Nor can these problems be solved by individual companies acting alone. Water stress, pollution and environmental injustice are not isolated local issues. They are embedded in global supply chains, financial markets and consumption patterns. The responsibility is shared because the benefits are shared.
Toward a fairer mineral economy
A smarter path is possible.
First, the world must move beyond voluntary guidelines and corporate self-reporting. Stronger international standards are needed for water use, pollution control and human rights due diligence. Transparent and comparable reporting on water consumption and contamination should become the norm, especially in high-risk regions.
Second, innovation must reduce the water footprint of extraction. Less water-intensive methods, including direct lithium extraction, can help reduce freshwater demand. Recycling and circular-economy strategies can also reduce pressure on new mining by recovering minerals from used batteries, electronics and other end-of-life products.

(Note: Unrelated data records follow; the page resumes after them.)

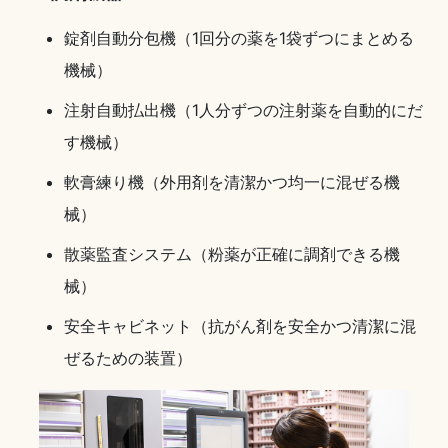
錠剤自動分包機（1回分の薬を1袋ずつにまとめる
機械）
注射自動払出機（1人分ずつの注射薬を自動的にだ
す機械）
軟膏練り機（外用剤を清潔かつ均一に混ぜる機
械）
散薬監査システム（粉薬が正確に調剤できる機
械）
安全キャビネット（抗がん剤を安全かつ清潔に混
ぜるための装置）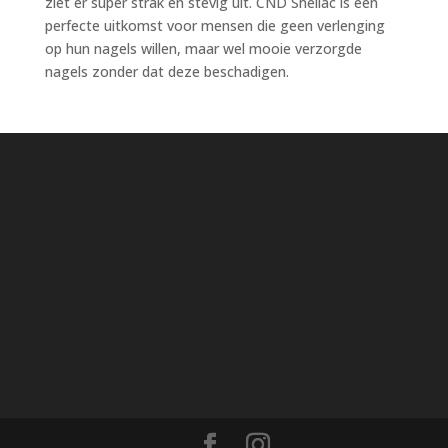
ziet er super strak en stevig uit. CND Shellac is een
perfecte uitkomst voor mensen die geen verlenging
op hun nagels willen, maar wel mooie verzorgde
nagels zonder dat deze beschadigen.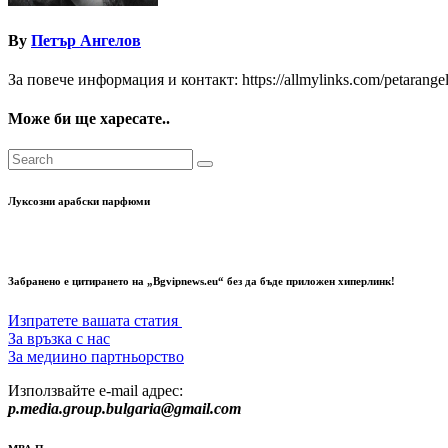
By
Петър Ангелов
За повече информация и контакт: https://allmylinks.com/petarange
Може би ще харесате..
Луксозни арабски парфюми
Забранено е цитирането на „Bgvipnews.eu“ без да бъде приложен хиперлинк!
Изпратете вашата статия
За връзка с нас
За медиино партньорство
Използвайте e-mail адрес:
p.media.group.bulgaria@gmail.com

Third, affected communities must be treated as stakeholders, not obstacles. Meaningful consultation, fair compensation and sustained investment in local water, sanitation and health systems are essential. There can be no true social license to operate when communities lose access to safe water while others enjoy the benefits of “clean” technologies.

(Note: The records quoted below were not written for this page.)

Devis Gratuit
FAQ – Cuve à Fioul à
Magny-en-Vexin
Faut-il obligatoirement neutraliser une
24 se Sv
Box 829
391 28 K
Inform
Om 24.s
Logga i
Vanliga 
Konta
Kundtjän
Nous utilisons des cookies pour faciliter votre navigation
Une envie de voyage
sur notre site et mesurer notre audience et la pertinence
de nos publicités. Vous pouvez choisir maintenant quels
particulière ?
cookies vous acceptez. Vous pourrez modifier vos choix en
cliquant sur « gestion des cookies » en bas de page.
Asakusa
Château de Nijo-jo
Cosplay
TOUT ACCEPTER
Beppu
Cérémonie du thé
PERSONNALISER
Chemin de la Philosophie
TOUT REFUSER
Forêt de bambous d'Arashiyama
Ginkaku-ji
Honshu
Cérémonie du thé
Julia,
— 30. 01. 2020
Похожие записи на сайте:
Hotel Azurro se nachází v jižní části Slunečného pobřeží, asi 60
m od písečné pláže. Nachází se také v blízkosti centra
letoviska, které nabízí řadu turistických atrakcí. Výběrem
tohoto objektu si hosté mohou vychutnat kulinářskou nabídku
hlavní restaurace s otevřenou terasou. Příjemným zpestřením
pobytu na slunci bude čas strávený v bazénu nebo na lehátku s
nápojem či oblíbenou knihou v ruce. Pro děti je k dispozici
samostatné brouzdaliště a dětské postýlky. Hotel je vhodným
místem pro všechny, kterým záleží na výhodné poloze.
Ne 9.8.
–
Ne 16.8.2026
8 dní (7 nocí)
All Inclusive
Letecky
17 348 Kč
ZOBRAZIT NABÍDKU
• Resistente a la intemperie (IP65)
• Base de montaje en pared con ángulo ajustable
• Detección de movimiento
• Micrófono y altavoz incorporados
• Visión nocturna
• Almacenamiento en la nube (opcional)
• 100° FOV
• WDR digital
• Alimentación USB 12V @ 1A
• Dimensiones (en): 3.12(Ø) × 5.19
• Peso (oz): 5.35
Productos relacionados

Finally, responsibility cannot stop at the mine gate. Consumers, investors and markets drive extraction through demand for electric vehicles, digital devices and data-intensive services. Longer-lasting, repairable products, stronger supply-chain transparency and better standards can help reshape the system.
The future may be electric and digital. But that does not automatically make it just, clean or sustainable.
A truly clean transition must account for the water it consumes, the pollution it leaves behind and the communities asked to bear the cost. Whether the 21st century repeats the extractive mistakes of the past remains a choice.